(Stored items)
☆ ☆ ☆

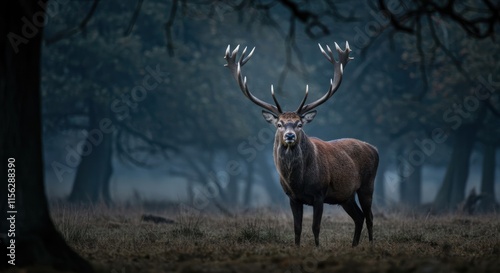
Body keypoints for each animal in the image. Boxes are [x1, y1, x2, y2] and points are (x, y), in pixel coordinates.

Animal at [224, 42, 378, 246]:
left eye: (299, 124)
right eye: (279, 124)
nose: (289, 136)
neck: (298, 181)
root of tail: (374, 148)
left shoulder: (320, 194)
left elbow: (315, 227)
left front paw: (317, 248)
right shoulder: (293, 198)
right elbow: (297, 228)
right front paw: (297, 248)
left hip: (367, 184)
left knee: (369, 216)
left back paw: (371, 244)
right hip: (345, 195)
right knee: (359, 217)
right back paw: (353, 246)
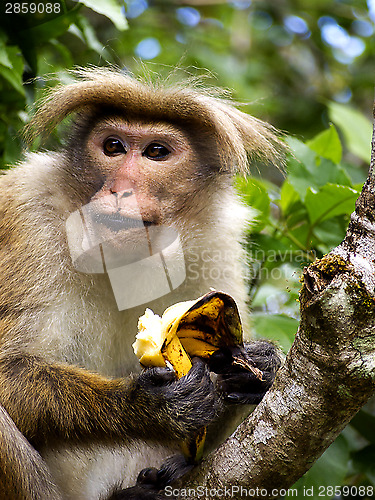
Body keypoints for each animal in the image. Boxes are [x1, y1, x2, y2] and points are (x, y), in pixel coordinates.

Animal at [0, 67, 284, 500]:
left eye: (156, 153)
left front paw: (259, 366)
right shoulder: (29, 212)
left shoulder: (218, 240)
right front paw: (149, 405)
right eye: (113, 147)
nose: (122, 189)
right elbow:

☆ ☆ ☆

Return the records verbatim, minus pictures.

Body keypoints for each animal in the image. Boxes are [x1, y1, x2, y2] and points are (x, y), in pixel coordinates.

Animal at [224, 42, 378, 246]:
left eye: (299, 124)
right eye: (279, 124)
nose: (289, 136)
neck: (298, 181)
root of tail: (374, 148)
left shoulder: (320, 194)
left elbow: (315, 227)
left front paw: (317, 248)
right shoulder: (293, 198)
right elbow: (297, 228)
right front paw: (297, 248)
left hip: (367, 184)
left knee: (369, 216)
left back paw: (371, 244)
right hip: (345, 195)
right knee: (359, 217)
right back paw: (353, 246)
Body keypoints for each animal in the image. Boxes are [x1, y1, x2, y2] and points are (x, y), in pixel coordinates.

Animal at [0, 67, 284, 500]:
left eye: (156, 153)
left front paw: (259, 366)
right shoulder: (29, 212)
left shoulder: (218, 240)
right front paw: (149, 405)
right eye: (113, 147)
nose: (122, 189)
right elbow:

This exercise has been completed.